Посадник тоже понял, что если что-то и уязвимо у каменного великана, так это только глаза. Потому и целил, и попал мастерски. Однако столь меткое попадание посадника будто и не заинтересовало тале. Ну зачернел немного каменный дикий глаз великана, ну заревел он громогласно, так что уши заложило. Добрыня стоял перед ним в своем сверкающем шлеме, смотрел и, казалось, чего-то выжидал. И дождался: тале, уже почти взобравшись на край утеса, замахнулся на него огромным сжатым кулаком.
Почудилось, что сейчас кулак размозжит в пыль неподвижного Добрыню… Но отсвет сверкающего шлема будто послал навстречу луч, а по сути отбил удар отражением. И сила удара, вместо того чтобы поразить посадника, обрушилась на голову самого великана. Того словно откинуло, и он вновь стал валиться в бездну. Но не свалился, удержался за край. Добрыня же только хохотал, ругался да еще обзывал тупого каменного тале такими словами, что и на торгу в Новгороде постыдились бы такое произносить. Тале ничего не понимал, но дерзость в голосе противника услышал, опять замахнулся – и вновь покатился вниз, получив свой же ответный удар, отраженный от зерцала на шлеме.
– Вот так и забьешь сам себя, чучело каменное!.. – смеялся Добрыня.
И вдруг услышал рядом голос Малфриды:
– Зря надеешься, Добрынюшка. Каменный от камня не пострадает – они одна сила, потому ты до следующей зимы так развлекаться будешь. А теперь посторонись. Дай этому чудищу подобраться поближе и получить от меня гостинец.

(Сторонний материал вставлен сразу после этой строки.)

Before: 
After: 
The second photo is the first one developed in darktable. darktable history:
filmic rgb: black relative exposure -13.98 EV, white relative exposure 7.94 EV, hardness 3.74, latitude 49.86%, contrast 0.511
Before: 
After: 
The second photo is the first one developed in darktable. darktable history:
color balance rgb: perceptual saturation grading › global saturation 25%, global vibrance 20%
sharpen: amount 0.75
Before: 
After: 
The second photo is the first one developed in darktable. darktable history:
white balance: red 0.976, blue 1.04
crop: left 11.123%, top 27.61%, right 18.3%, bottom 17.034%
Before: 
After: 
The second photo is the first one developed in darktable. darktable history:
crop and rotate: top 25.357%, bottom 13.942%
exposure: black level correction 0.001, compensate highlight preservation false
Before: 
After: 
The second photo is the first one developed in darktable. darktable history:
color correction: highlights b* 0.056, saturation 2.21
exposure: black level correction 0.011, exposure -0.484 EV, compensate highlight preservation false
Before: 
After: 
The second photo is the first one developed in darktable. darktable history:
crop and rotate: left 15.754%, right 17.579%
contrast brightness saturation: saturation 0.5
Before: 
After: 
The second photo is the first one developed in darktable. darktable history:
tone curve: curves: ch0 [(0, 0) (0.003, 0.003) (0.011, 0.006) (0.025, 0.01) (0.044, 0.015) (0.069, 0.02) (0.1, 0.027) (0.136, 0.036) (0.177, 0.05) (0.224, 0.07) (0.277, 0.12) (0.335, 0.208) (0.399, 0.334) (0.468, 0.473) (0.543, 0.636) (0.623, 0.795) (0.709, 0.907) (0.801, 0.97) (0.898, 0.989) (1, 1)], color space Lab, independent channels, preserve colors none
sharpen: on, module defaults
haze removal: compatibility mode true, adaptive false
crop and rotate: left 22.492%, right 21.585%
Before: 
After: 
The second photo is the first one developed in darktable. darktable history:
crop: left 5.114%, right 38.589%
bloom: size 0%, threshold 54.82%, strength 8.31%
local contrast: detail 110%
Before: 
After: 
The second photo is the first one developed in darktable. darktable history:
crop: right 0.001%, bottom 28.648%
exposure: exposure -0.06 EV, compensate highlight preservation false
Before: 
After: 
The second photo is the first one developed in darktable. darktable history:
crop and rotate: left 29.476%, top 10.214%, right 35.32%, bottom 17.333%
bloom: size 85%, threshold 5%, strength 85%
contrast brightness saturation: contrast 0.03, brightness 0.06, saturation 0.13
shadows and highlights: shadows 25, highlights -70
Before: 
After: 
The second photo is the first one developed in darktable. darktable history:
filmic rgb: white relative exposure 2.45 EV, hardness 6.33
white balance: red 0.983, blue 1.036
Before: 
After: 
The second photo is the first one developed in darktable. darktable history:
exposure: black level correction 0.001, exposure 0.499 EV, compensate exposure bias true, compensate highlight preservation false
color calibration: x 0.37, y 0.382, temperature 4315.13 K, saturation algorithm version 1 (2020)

Добрыня был озадачен, но отступил. Смотрел на стоявшую на самой кромке обрыва Малфриду, слышал, как каменный вновь карабкается по скалам – легко, будто и не весил невесть сколько. И когда сильная трехпалая лапа тале схватилась за край плато, когда оскаленная чудовищная морда показалась на уровне стоявшей перед ним темноволосой женщины, ведьма просто брызнула ему в морду розоватой живой водой.
Чудище замерло, вращая глазами, складки его каменной морды зашевелились, как ожившие, показалось даже, что в его безумных каменных глазах мелькнуло нечто похожее на удивление. Огромная пасть открылась в попытке издать некий звук.
– А теперь глотни! – выкрикнула Малфрида и бросила в открытую пасть склянку голубой мертвой воды.
Великан падал со страшным грохотом, разбивался, раскалывался на куски, раскатился валунами по берегам бирюзового озера. Один кусок даже упал в воду, послав по ней волну. Эхо от грохота долго летело под тяжелыми тучами, где-то в лесах взвились с карканьем стаи ворон. И лишь когда все стихло, Добрыня перевел дух. Подошел к по-прежнему слабому Саве, помог подняться. Увидел и Даа, который сидел в стороне, свесив голову. Свой остроухий колпак где-то потерял, и оказалось, что волосы у него светлые-светлые, почти белые.